[[ Data extracts, beginning ]]
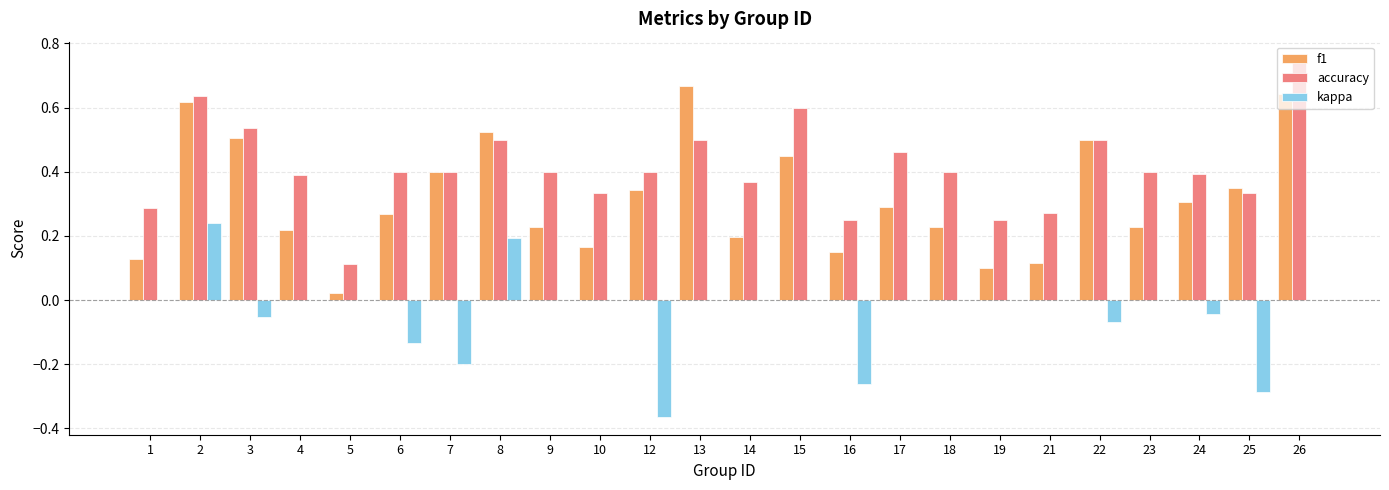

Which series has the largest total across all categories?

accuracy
[[ Data extracts, end ]]
[[ Data extracts, beginning ]]
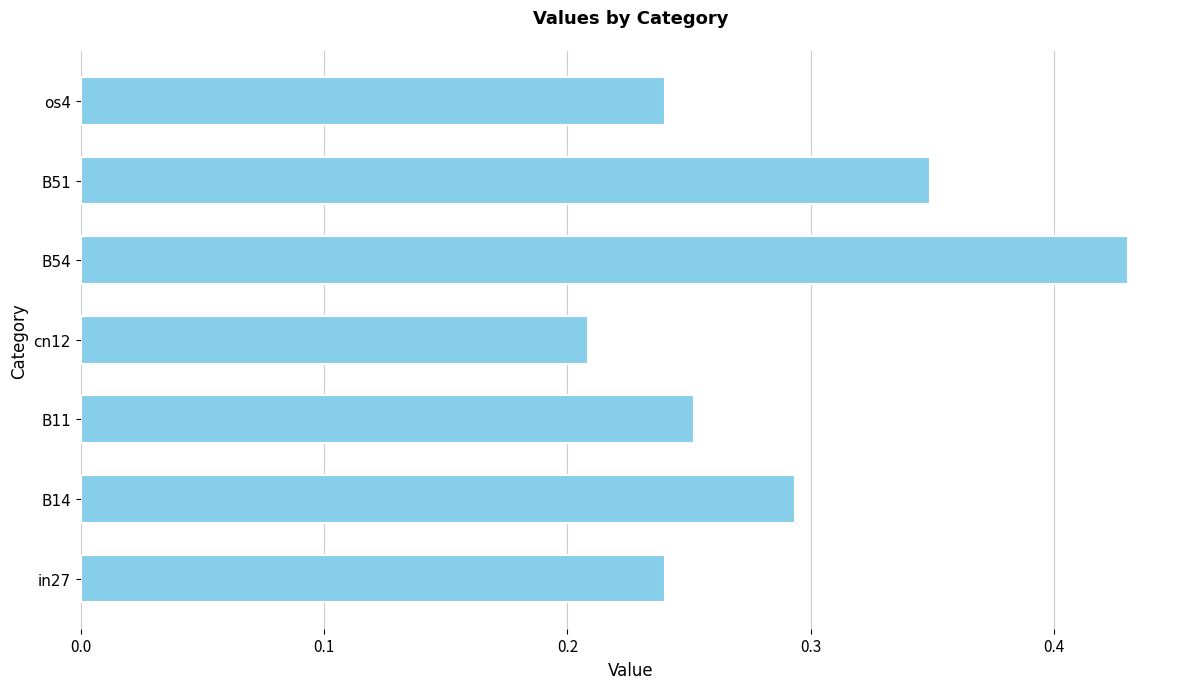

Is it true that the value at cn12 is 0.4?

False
[[ Data extracts, end ]]
[[ Data extracts, beginning ]]
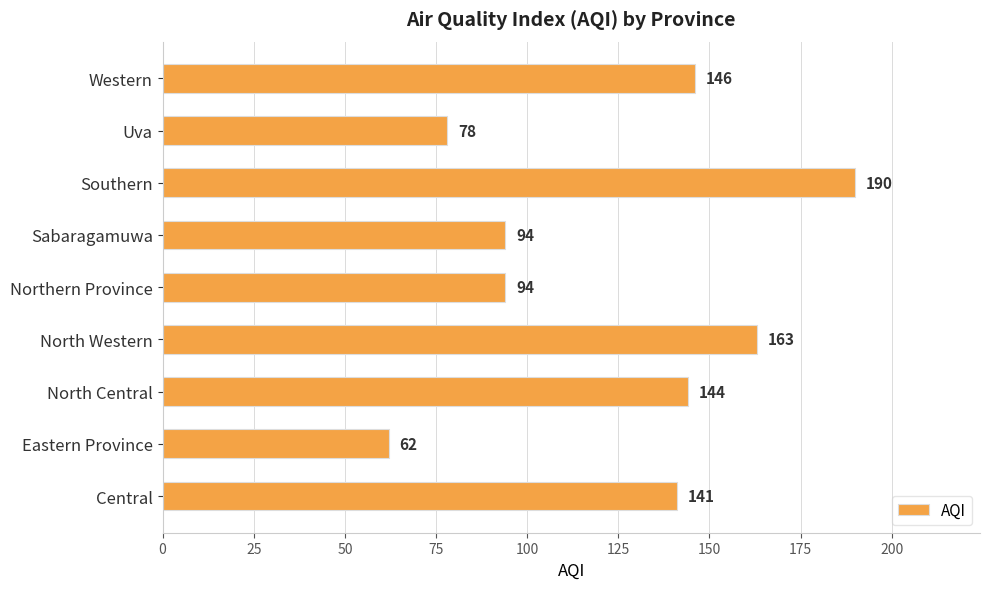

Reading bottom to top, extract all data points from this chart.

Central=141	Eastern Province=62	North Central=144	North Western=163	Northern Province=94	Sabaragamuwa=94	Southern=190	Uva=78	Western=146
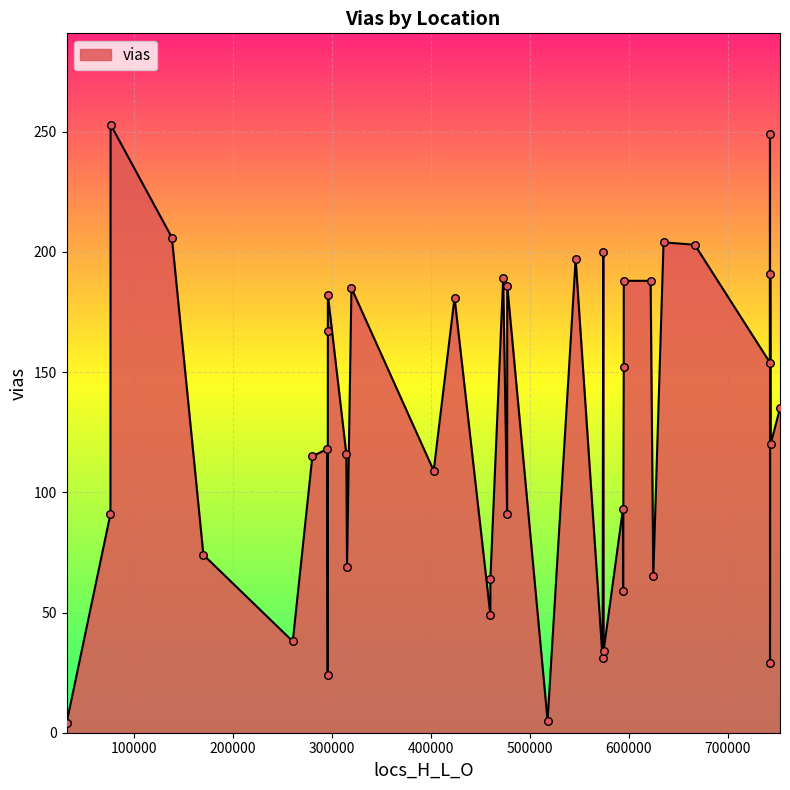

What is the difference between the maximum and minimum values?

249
[[ Data extracts, end ]]
Written task: State how many lines in the records above contain the string "largest". Case counts. Give only the number.

Reply to the task: 1